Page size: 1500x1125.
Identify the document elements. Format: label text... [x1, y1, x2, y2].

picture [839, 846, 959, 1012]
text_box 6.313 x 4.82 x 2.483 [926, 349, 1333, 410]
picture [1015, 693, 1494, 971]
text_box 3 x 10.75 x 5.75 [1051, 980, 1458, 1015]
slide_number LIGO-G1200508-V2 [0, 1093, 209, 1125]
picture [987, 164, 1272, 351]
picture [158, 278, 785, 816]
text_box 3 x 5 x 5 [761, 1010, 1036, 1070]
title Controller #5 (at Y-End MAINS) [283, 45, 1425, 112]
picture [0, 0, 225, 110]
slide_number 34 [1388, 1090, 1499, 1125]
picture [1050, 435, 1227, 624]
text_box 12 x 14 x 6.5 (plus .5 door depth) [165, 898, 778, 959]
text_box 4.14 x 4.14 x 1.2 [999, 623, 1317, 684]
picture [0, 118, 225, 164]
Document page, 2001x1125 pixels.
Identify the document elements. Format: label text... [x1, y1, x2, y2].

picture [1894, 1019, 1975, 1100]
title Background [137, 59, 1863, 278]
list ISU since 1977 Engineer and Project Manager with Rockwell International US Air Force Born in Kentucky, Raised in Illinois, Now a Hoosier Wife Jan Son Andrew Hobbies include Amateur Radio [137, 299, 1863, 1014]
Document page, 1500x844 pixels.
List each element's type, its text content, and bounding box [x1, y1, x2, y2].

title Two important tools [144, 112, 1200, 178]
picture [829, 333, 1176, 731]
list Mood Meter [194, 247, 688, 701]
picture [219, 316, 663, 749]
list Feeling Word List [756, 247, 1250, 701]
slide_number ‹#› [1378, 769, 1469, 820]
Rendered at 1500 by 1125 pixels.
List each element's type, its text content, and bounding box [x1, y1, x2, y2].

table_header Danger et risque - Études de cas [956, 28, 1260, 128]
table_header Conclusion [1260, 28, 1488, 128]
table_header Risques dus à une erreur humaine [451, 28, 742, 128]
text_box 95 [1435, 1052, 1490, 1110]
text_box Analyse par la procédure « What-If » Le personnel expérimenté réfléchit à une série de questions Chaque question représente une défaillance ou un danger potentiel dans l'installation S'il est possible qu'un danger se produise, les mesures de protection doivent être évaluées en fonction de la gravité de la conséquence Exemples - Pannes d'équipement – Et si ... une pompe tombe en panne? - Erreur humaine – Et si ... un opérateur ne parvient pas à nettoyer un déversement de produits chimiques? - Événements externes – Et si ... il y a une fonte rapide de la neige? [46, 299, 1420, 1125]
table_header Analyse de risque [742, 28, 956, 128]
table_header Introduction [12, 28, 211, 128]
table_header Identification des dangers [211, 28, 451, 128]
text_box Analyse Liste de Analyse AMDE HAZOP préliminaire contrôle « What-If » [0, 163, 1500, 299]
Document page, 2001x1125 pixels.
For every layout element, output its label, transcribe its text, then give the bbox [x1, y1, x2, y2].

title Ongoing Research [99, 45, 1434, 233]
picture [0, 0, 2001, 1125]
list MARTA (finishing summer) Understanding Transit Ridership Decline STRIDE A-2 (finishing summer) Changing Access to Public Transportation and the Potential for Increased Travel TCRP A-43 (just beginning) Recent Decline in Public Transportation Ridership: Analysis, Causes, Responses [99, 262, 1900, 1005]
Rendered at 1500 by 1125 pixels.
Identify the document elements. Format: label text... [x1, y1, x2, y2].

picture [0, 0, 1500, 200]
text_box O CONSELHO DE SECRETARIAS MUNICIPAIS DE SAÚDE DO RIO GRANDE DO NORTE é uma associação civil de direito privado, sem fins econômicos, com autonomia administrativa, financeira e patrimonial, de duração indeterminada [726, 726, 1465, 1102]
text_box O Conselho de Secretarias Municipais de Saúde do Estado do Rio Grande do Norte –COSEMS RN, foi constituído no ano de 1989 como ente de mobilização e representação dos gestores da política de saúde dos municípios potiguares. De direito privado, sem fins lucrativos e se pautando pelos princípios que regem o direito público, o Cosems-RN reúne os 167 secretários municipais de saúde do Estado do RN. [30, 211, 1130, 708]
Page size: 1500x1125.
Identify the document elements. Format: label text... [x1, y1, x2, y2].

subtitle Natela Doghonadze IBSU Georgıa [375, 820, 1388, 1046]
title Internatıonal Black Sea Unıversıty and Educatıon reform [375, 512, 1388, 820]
--
§ PROBLEM TO WORK ON
Each line in the listing above is to be returned unchanged.

§ PROBLEM SOLUTION
Page size: 1500x1125.
Identify the document elements. Format: label text... [x1, y1, x2, y2].

picture [839, 846, 959, 1012]
text_box 6.313 x 4.82 x 2.483 [926, 349, 1333, 410]
picture [1015, 693, 1494, 971]
text_box 3 x 10.75 x 5.75 [1051, 980, 1458, 1015]
slide_number LIGO-G1200508-V2 [0, 1093, 209, 1125]
picture [987, 164, 1272, 351]
picture [158, 278, 785, 816]
text_box 3 x 5 x 5 [761, 1010, 1036, 1070]
title Controller #5 (at Y-End MAINS) [283, 45, 1425, 112]
picture [0, 0, 225, 110]
slide_number 34 [1388, 1090, 1499, 1125]
picture [1050, 435, 1227, 624]
text_box 12 x 14 x 6.5 (plus .5 door depth) [165, 898, 778, 959]
text_box 4.14 x 4.14 x 1.2 [999, 623, 1317, 684]
picture [0, 118, 225, 164]
Document page, 2001x1125 pixels.
Identify the document elements. Format: label text... [x1, y1, x2, y2].

picture [1894, 1019, 1975, 1100]
title Background [137, 59, 1863, 278]
list ISU since 1977 Engineer and Project Manager with Rockwell International US Air Force Born in Kentucky, Raised in Illinois, Now a Hoosier Wife Jan Son Andrew Hobbies include Amateur Radio [137, 299, 1863, 1014]
Document page, 1500x844 pixels.
List each element's type, its text content, and bounding box [x1, y1, x2, y2].

title Two important tools [144, 112, 1200, 178]
picture [829, 333, 1176, 731]
list Mood Meter [194, 247, 688, 701]
picture [219, 316, 663, 749]
list Feeling Word List [756, 247, 1250, 701]
slide_number ‹#› [1378, 769, 1469, 820]
Rendered at 1500 by 1125 pixels.
List each element's type, its text content, and bounding box [x1, y1, x2, y2].

table_header Danger et risque - Études de cas [956, 28, 1260, 128]
table_header Conclusion [1260, 28, 1488, 128]
table_header Risques dus à une erreur humaine [451, 28, 742, 128]
text_box 95 [1435, 1052, 1490, 1110]
text_box Analyse par la procédure « What-If » Le personnel expérimenté réfléchit à une série de questions Chaque question représente une défaillance ou un danger potentiel dans l'installation S'il est possible qu'un danger se produise, les mesures de protection doivent être évaluées en fonction de la gravité de la conséquence Exemples - Pannes d'équipement – Et si ... une pompe tombe en panne? - Erreur humaine – Et si ... un opérateur ne parvient pas à nettoyer un déversement de produits chimiques? - Événements externes – Et si ... il y a une fonte rapide de la neige? [46, 299, 1420, 1125]
table_header Analyse de risque [742, 28, 956, 128]
table_header Introduction [12, 28, 211, 128]
table_header Identification des dangers [211, 28, 451, 128]
text_box Analyse Liste de Analyse AMDE HAZOP préliminaire contrôle « What-If » [0, 163, 1500, 299]
Document page, 2001x1125 pixels.
For every layout element, output its label, transcribe its text, then give the bbox [x1, y1, x2, y2].

title Ongoing Research [99, 45, 1434, 233]
picture [0, 0, 2001, 1125]
list MARTA (finishing summer) Understanding Transit Ridership Decline STRIDE A-2 (finishing summer) Changing Access to Public Transportation and the Potential for Increased Travel TCRP A-43 (just beginning) Recent Decline in Public Transportation Ridership: Analysis, Causes, Responses [99, 262, 1900, 1005]
Rendered at 1500 by 1125 pixels.
Identify the document elements. Format: label text... [x1, y1, x2, y2].

picture [0, 0, 1500, 200]
text_box O CONSELHO DE SECRETARIAS MUNICIPAIS DE SAÚDE DO RIO GRANDE DO NORTE é uma associação civil de direito privado, sem fins econômicos, com autonomia administrativa, financeira e patrimonial, de duração indeterminada [726, 726, 1465, 1102]
text_box O Conselho de Secretarias Municipais de Saúde do Estado do Rio Grande do Norte –COSEMS RN, foi constituído no ano de 1989 como ente de mobilização e representação dos gestores da política de saúde dos municípios potiguares. De direito privado, sem fins lucrativos e se pautando pelos princípios que regem o direito público, o Cosems-RN reúne os 167 secretários municipais de saúde do Estado do RN. [30, 211, 1130, 708]
Page size: 1500x1125.
Identify the document elements. Format: label text... [x1, y1, x2, y2].

subtitle Natela Doghonadze IBSU Georgıa [375, 820, 1388, 1046]
title Internatıonal Black Sea Unıversıty and Educatıon reform [375, 512, 1388, 820]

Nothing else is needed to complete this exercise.